The briefing on private fund disclosure rules below names the areas in which the Information Disclosure Measures improve the regulatory regime compared with the previous framework. List each of those areas.

> **DOCUMENT EXCERPT**

────────────────

In February 2026, the China Securities Regulatory Commission (CSRC) issued the Measures for the Supervision and Administration of Information Disclosure of Private Investment Funds (the “Information Disclosure Measures”), which will come into effect on September 1, 2026. The Information Disclosure Measures constitutes an important ancillary rule for the implementation of the Regulation on the Supervision and Administration of Private Investment Funds (the “Private Fund Regulation”). Compared with the previous regulatory framework, which was based on industry self-regulatory rules, the Information Disclosure Measures improves the regulatory regime in terms of legislative hierarchy, scope of application, disclosure requirements and legal liabilities, and impose clearer and more stringent information disclosure obligations on private fund managers.
By summarizing the key provisions of the Information Disclosure Measures, this briefing analyzes several issues requiring particular attention by private securities fund managers.

────────────────

> **INPUT DATA**
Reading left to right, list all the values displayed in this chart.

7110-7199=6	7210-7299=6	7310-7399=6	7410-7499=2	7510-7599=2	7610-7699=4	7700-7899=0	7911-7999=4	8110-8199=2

────────────────

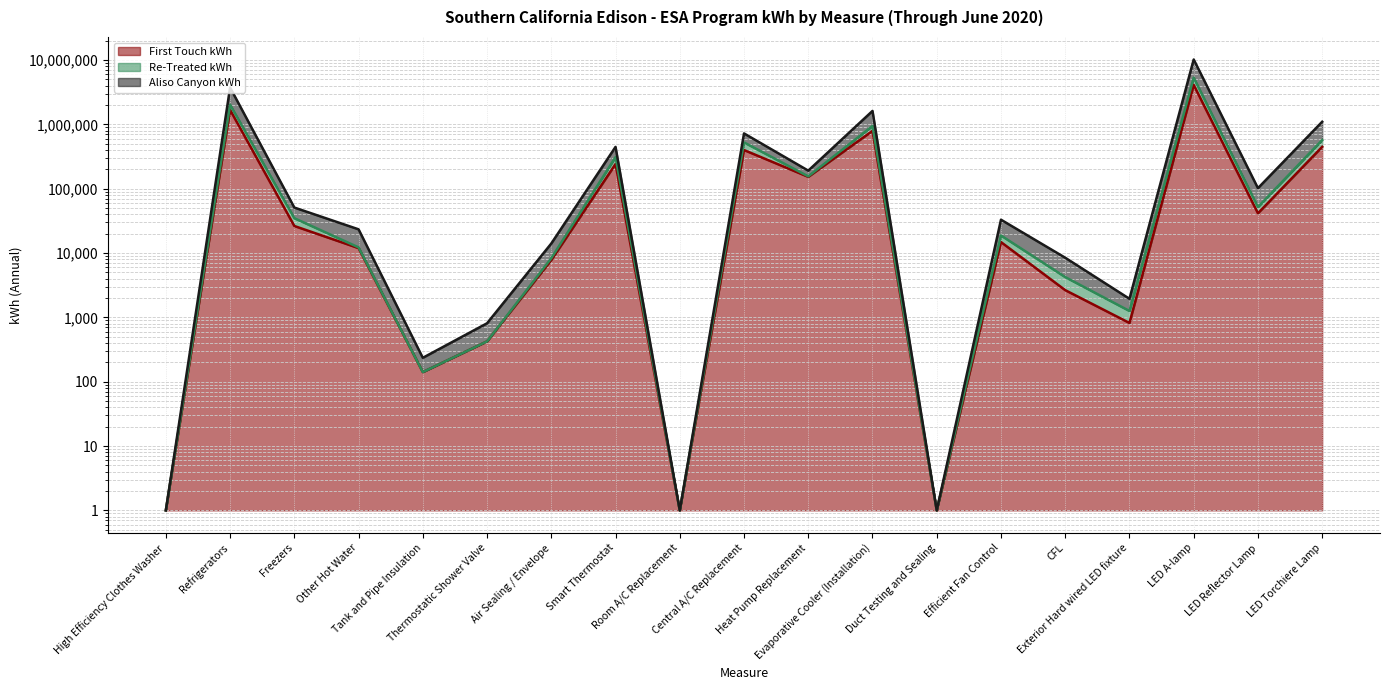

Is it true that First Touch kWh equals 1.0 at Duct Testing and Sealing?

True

────────────────

> **RESULT OF THE EXERCISE**
- Legislative hierarchy
- Scope of application
- Disclosure requirements
- Legal liabilities